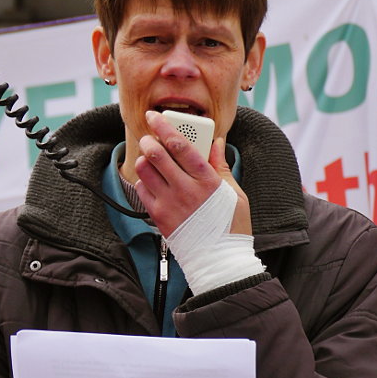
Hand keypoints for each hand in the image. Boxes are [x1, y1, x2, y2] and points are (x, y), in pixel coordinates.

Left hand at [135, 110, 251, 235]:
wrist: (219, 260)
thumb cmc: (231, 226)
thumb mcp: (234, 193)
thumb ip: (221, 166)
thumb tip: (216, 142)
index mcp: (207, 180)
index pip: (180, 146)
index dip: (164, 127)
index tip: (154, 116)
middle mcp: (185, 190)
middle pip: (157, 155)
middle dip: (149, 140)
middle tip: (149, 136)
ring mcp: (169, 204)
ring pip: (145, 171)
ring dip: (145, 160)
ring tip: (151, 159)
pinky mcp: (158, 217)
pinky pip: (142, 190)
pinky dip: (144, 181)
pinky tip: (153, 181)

************

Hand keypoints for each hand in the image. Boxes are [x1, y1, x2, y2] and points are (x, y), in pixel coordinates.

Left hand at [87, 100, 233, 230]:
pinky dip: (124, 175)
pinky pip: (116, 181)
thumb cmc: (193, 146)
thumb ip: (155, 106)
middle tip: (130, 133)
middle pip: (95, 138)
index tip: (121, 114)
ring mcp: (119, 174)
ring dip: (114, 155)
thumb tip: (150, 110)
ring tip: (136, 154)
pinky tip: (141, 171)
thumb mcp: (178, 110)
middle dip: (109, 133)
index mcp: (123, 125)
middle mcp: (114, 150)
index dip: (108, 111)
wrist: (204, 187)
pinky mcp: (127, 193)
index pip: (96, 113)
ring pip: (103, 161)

************

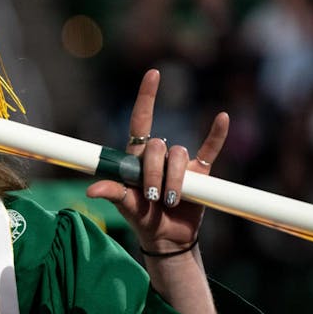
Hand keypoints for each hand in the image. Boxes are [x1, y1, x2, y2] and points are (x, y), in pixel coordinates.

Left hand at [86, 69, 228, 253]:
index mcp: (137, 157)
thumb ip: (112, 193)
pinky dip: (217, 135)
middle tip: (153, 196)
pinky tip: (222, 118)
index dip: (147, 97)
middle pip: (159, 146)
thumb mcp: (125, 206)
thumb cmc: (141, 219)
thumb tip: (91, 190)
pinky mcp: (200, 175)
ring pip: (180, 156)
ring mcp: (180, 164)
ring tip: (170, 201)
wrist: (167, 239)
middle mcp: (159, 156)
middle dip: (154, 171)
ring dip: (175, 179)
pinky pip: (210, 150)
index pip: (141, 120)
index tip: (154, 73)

************

• _Task_: What is the number of lines in the records that contain "Left"? State that number alone.

• _Solution below_: 3